What you need to do: Please copy the records exactly as they appear, with all pictures left out.

[Electronic design automation data]
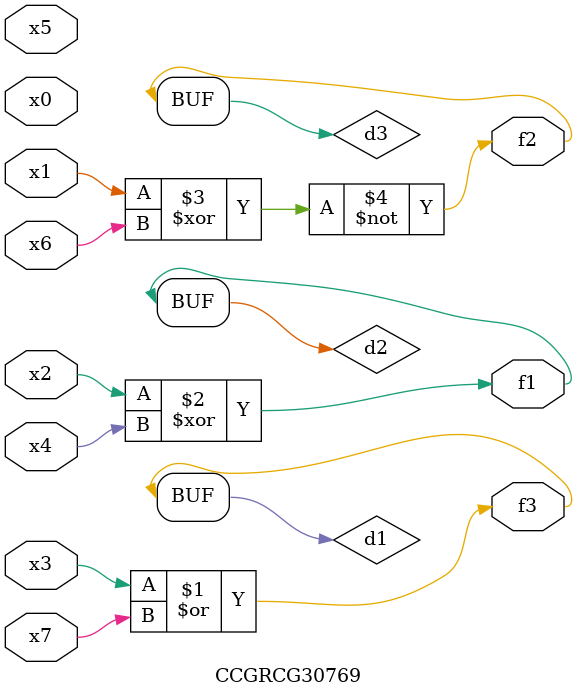
<source format=v>
module CCGRCG30769(
	input x0, x1, x2, x3, x4, x5, x6, x7,
	output f1, f2, f3
);

	wire d1, d2, d3;

	or (d1, x3, x7);
	xor (d2, x2, x4);
	xnor (d3, x1, x6);
	assign f1 = d2;
	assign f2 = d3;
	assign f3 = d1;
endmodule

</source>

Solution to this problem:
<source format=v>
module CCGRCG30769(
	input x0, x1, x2, x3, x4, x5, x6, x7,
	output f1, f2, f3
);

	wire d1, d2, d3;

	or (d1, x3, x7);
	xor (d2, x2, x4);
	xnor (d3, x1, x6);
	assign f1 = d2;
	assign f2 = d3;
	assign f3 = d1;
endmodule

</source>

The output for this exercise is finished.